Don’t get hung up on whether a coefficient “should” vary by group. Just allow it to vary in the model, and then, if the estimated scale of variation is small (as with the varying slopes for the radon model in Section 13.1), maybe you can ignore it if that would be more convenient.

Practical concerns sometimes limit the feasible complexity of a model—for example, we might fit a varying-intercept model first, then allow slopes to vary, then add group-level predictors, and so forth. Generally, however, it is only the difficulties of fitting and, especially, understanding the models that keeps us from adding even more complexity, more varying coefficients, and more interactions.

**A.6. Estimate causal inferences in a targeted way, not as a byproduct of a large regression**

Don’t assume that a regression coefficient can be interpreted causally.
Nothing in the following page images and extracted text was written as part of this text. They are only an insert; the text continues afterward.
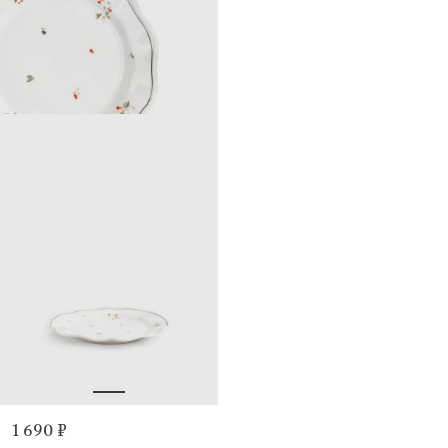
1 690 ₽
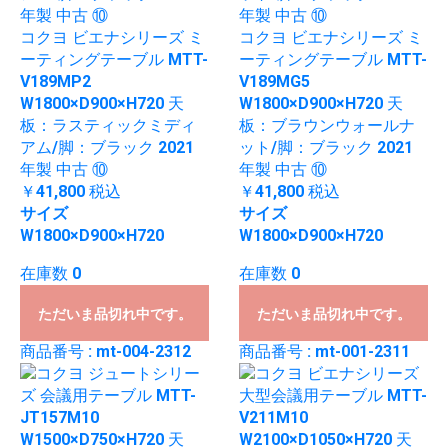
コクヨ ビエナシリーズ ミ
コクヨ ビエナシリーズ ミ
ーティングテーブル MTT-
ーティングテーブル MTT-
V189MP2
V189MG5
W1800×D900×H720 天
W1800×D900×H720 天
板：ラスティックミディ
板：ブラウンウォールナ
アム/脚：ブラック 2021
ット/脚：ブラック 2021
年製 中古 ⑩
年製 中古 ⑩
￥41,800
税込
￥41,800
税込
サイズ
サイズ
W1800×D900×H720
W1800×D900×H720
在庫数 0
在庫数 0
ただいま品切れ中です。
ただいま品切れ中です。
商品番号 : mt-004-2312
商品番号 : mt-001-2311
If you are interested in causal inference, consider your treatment variable carefully and use the tools of Chapters 9, 10, and 23 to address the difficulties of comparing comparable units to estimate a treatment effect and its variation across the population. It can be tempting to set up a single large regression to answer several causal questions at once; however, in observational settings (including experiments in which certain conditions of interest are observational), this is not appropriate, as we discuss at the end of Chapter 9.